In other words, if they are still swirling balls of liquid magma. So, NOT dark matter.
You originally claimed that "Exoplanets are dark matter. They do not emit light, so they are dark", which goes against the cited link.

Furthermore, are you aware that you yourself are emitting infrared light right at this moment and are presumably not a swirling ball of liquid magma?

  are you aware that you yourself are emitting 
  infrared light right at this moment [...] ?
WHAAATTT???!!!1one

The hell you say!

Come on, man. You and I both know that exoplanets are a recent discovery (1988 being the earliest verified potential candidate for the real thing), and thus hard to detect in the visible spectrum. No one is looking at them with an ordinary telescope, tuned into the visible spectrum.

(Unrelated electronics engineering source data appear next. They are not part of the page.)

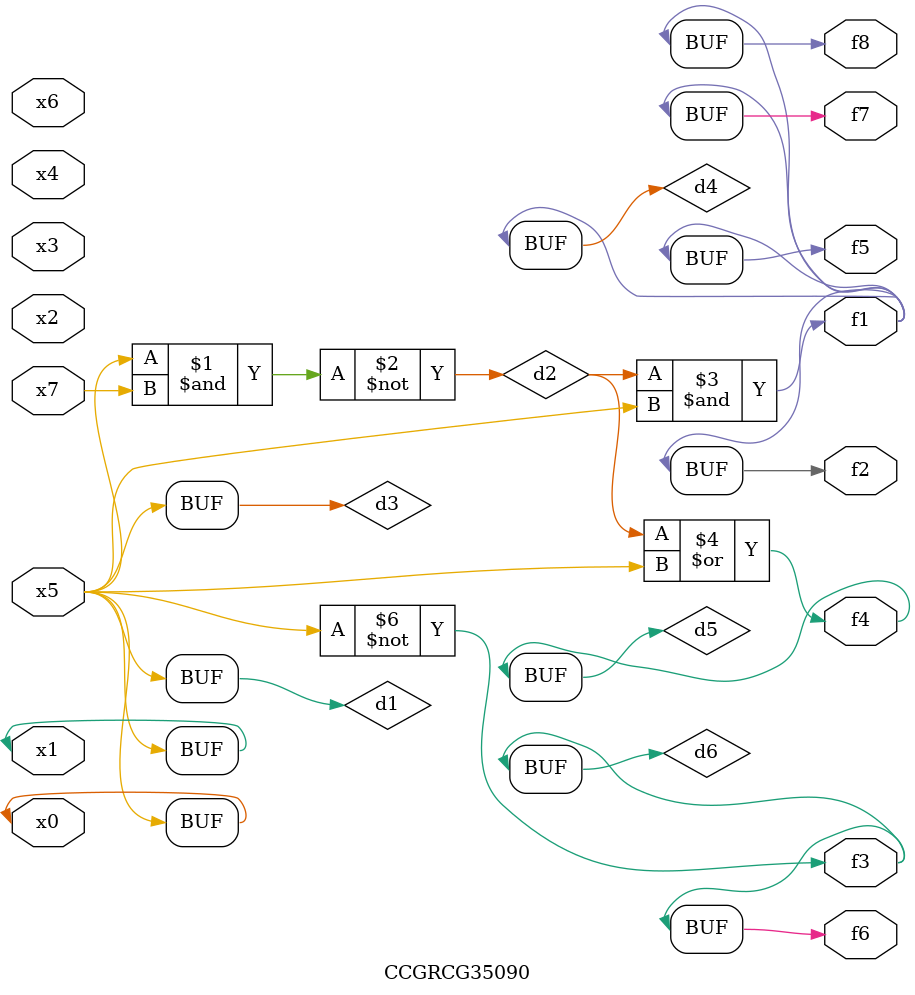
<source format=v>
module CCGRCG35090(
	input x0, x1, x2, x3, x4, x5, x6, x7,
	output f1, f2, f3, f4, f5, f6, f7, f8
);

	wire d1, d2, d3, d4, d5, d6;

	buf (d1, x0, x5);
	nand (d2, x5, x7);
	buf (d3, x0, x1);
	and (d4, d2, d3);
	or (d5, d2, d3);
	nor (d6, d1, d3);
	assign f1 = d4;
	assign f2 = d4;
	assign f3 = d6;
	assign f4 = d5;
	assign f5 = d4;
	assign f6 = d6;
	assign f7 = d4;
	assign f8 = d4;
endmodule

</source>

Last time I checked, anything not emitting visible light is commonly referred to as "dark." But wait, let me just check with my specialized visible light emission instrument.

Gee, when I turn off this incandescant light bulb, it goes... dark! Hypothesis verified! Is it still hot? Why yes! Yes, it is still hot. But also dark. Weird!

But hey, while we're being pedantic nerds, I'll just take a moment to correct you, regarding your correction of me.

Most of the examples in the impeccably cited link are measured in multiples of Jupiter's mass, which, you know, pretty much means they're certainly gas giants, and damn near brown dwarf classification, lending to their thermal activity.

So, the heat would likely not be owing to lava or magma.

As long as we're being pedantic nerds: dark matter is not "anything not emitting visible light", although such matter is "dark" in common parlance. Dark matter is called dark because it does not interact electromagnetically at all. No direct interaction with x-rays, radio waves, visible light, UV, IR, etc. etc. etc. It may interact indirectly (eg. by gravitationally distorting spacetime).
Yeah, yeah, I get it. And I still say that's a non-explanation with a misleading name.

There's no proof of material at all, thus not matter, thus no such thing as dark matter. I'd willingly accept other names such as Dark Question Marks. Or maybe Dark Mathematical Terms Yet To Be Named.